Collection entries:
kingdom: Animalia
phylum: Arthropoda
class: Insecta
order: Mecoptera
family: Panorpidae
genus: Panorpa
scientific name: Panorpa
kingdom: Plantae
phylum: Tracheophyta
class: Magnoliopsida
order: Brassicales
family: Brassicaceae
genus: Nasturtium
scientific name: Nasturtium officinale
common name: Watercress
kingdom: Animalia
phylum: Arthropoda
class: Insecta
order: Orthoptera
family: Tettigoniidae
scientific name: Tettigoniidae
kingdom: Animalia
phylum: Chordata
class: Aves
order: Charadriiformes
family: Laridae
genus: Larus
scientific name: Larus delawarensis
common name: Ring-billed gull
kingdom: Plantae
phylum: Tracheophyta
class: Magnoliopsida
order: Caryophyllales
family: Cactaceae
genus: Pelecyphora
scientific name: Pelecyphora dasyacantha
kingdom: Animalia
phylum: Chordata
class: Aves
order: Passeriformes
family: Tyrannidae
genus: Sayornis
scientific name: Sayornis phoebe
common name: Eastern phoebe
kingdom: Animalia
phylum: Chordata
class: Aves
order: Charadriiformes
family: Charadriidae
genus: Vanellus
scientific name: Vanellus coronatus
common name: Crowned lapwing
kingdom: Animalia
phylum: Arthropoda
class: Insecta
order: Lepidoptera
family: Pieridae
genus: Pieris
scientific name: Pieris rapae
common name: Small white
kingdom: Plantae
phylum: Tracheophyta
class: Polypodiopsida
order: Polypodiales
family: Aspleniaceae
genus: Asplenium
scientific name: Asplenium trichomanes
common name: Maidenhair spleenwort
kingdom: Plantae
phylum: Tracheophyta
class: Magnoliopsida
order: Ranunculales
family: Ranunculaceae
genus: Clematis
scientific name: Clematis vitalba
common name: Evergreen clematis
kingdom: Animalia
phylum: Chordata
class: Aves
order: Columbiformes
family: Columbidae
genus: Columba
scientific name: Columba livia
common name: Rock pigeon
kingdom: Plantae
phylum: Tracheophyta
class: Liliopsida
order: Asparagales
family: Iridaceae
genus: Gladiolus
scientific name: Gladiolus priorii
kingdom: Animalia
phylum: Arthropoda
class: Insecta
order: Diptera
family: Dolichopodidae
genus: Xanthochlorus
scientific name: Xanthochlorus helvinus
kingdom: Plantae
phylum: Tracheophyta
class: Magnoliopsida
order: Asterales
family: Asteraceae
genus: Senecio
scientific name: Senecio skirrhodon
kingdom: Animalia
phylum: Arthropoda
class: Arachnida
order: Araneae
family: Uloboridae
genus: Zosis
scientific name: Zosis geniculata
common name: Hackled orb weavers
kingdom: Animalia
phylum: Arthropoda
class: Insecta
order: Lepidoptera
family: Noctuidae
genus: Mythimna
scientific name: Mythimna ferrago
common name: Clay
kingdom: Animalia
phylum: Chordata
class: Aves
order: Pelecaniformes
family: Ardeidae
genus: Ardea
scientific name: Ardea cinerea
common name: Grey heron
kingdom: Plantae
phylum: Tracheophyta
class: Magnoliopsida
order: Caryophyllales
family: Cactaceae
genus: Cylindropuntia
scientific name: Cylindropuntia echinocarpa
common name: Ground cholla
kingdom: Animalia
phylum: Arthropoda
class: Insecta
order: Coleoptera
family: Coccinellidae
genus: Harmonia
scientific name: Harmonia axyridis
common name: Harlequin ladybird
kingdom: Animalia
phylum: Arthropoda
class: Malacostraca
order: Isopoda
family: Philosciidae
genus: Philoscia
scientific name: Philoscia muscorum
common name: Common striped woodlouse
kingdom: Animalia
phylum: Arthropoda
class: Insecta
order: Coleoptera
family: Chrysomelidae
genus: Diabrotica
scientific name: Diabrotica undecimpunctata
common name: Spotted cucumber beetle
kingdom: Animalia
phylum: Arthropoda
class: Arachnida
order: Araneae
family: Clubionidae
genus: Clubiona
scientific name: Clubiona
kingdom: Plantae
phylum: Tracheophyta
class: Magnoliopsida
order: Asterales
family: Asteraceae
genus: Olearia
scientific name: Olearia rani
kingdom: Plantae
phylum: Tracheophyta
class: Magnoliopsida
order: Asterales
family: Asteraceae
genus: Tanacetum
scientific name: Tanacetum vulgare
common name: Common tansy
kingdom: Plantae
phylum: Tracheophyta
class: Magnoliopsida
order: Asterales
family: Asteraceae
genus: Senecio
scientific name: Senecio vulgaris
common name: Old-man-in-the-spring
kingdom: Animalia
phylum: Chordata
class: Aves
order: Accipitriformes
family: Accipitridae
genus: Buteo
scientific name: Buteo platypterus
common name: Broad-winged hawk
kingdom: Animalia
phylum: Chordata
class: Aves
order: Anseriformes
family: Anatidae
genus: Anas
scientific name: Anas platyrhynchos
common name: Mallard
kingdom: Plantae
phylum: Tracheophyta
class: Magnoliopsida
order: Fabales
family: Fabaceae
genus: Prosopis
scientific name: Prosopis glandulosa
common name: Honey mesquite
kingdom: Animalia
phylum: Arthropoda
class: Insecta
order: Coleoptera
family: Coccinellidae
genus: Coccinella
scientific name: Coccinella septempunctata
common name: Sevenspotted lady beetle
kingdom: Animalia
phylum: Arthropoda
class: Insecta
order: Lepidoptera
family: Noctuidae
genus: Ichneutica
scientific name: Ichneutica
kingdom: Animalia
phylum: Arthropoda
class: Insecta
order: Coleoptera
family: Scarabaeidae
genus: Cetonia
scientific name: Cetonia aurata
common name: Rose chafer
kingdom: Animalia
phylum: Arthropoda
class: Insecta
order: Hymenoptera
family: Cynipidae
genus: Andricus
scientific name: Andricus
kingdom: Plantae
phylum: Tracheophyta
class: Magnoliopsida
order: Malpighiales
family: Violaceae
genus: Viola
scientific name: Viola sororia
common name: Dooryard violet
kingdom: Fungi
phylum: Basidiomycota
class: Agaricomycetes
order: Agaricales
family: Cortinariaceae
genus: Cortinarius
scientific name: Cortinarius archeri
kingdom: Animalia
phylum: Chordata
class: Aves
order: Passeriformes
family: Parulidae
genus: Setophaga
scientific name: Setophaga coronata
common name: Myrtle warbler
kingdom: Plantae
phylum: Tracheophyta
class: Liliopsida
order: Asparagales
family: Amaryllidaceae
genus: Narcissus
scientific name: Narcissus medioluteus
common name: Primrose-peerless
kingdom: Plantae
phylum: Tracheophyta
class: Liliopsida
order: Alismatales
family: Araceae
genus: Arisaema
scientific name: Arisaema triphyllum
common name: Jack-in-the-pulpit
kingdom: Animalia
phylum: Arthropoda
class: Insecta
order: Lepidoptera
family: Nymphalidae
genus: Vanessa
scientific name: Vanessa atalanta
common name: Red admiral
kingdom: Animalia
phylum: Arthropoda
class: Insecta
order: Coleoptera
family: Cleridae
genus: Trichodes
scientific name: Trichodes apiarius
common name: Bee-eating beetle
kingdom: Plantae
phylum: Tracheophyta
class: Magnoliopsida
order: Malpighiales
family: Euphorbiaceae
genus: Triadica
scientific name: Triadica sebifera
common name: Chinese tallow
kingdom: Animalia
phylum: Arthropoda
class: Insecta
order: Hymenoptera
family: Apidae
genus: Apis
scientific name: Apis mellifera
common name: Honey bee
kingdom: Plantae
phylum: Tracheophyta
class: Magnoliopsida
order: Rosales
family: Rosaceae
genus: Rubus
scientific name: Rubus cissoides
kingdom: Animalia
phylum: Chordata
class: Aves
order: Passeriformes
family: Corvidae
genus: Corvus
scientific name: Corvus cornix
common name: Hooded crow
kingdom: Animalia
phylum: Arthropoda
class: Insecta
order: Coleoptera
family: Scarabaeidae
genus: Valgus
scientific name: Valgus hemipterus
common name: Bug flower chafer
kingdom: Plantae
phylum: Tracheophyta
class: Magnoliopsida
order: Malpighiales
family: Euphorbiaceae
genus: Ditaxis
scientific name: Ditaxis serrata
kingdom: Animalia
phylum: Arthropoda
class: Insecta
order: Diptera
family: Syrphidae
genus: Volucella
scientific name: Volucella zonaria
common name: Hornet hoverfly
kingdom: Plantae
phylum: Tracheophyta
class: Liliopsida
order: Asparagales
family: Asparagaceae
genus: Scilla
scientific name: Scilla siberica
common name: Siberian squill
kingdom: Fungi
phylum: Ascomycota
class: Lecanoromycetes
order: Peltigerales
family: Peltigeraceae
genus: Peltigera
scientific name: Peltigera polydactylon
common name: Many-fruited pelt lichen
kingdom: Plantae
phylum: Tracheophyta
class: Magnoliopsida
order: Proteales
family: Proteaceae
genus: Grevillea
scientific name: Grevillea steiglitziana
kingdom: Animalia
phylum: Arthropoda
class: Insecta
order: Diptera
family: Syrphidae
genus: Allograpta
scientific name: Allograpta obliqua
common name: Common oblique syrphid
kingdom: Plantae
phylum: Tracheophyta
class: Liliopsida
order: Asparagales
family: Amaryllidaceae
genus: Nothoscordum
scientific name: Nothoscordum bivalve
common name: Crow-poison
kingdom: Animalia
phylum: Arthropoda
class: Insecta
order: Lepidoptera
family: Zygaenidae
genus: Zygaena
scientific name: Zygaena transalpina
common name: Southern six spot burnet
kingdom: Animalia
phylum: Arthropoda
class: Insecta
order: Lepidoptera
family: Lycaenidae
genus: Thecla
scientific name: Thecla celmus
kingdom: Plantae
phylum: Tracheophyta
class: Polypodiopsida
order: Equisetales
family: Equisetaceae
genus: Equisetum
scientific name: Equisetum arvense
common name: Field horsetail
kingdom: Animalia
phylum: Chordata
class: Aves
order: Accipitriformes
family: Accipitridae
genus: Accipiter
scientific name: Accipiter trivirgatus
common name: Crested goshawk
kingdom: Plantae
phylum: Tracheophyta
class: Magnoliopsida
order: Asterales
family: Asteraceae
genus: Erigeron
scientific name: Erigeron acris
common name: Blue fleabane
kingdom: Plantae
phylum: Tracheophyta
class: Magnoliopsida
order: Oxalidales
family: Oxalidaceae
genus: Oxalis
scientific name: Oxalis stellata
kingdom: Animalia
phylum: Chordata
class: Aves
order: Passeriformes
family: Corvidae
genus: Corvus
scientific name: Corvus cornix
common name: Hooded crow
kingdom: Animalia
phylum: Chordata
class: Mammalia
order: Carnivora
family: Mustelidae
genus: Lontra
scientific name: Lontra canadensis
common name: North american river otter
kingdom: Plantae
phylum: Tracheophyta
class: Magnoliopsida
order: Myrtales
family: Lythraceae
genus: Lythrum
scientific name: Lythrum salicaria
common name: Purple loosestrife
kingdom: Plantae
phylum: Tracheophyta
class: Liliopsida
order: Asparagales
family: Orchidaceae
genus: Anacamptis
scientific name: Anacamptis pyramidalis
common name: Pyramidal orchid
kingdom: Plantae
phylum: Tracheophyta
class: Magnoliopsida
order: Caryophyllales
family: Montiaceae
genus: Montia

- [WHAT YOU WILL DO] Please rewrite everything from the line containing "order: Anseriformes" down to the line containing "genus: Vanessa", swapping "common name" for "vernacular name" and leaving the rest of those rows unchanged.

- [TASK ANSWER]
order: Anseriformes
family: Anatidae
genus: Anas
scientific name: Anas platyrhynchos
vernacular name: Mallard
kingdom: Plantae
phylum: Tracheophyta
class: Magnoliopsida
order: Fabales
family: Fabaceae
genus: Prosopis
scientific name: Prosopis glandulosa
vernacular name: Honey mesquite
kingdom: Animalia
phylum: Arthropoda
class: Insecta
order: Coleoptera
family: Coccinellidae
genus: Coccinella
scientific name: Coccinella septempunctata
vernacular name: Sevenspotted lady beetle
kingdom: Animalia
phylum: Arthropoda
class: Insecta
order: Lepidoptera
family: Noctuidae
genus: Ichneutica
scientific name: Ichneutica
kingdom: Animalia
phylum: Arthropoda
class: Insecta
order: Coleoptera
family: Scarabaeidae
genus: Cetonia
scientific name: Cetonia aurata
vernacular name: Rose chafer
kingdom: Animalia
phylum: Arthropoda
class: Insecta
order: Hymenoptera
family: Cynipidae
genus: Andricus
scientific name: Andricus
kingdom: Plantae
phylum: Tracheophyta
class: Magnoliopsida
order: Malpighiales
family: Violaceae
genus: Viola
scientific name: Viola sororia
vernacular name: Dooryard violet
kingdom: Fungi
phylum: Basidiomycota
class: Agaricomycetes
order: Agaricales
family: Cortinariaceae
genus: Cortinarius
scientific name: Cortinarius archeri
kingdom: Animalia
phylum: Chordata
class: Aves
order: Passeriformes
family: Parulidae
genus: Setophaga
scientific name: Setophaga coronata
vernacular name: Myrtle warbler
kingdom: Plantae
phylum: Tracheophyta
class: Liliopsida
order: Asparagales
family: Amaryllidaceae
genus: Narcissus
scientific name: Narcissus medioluteus
vernacular name: Primrose-peerless
kingdom: Plantae
phylum: Tracheophyta
class: Liliopsida
order: Alismatales
family: Araceae
genus: Arisaema
scientific name: Arisaema triphyllum
vernacular name: Jack-in-the-pulpit
kingdom: Animalia
phylum: Arthropoda
class: Insecta
order: Lepidoptera
family: Nymphalidae
genus: Vanessa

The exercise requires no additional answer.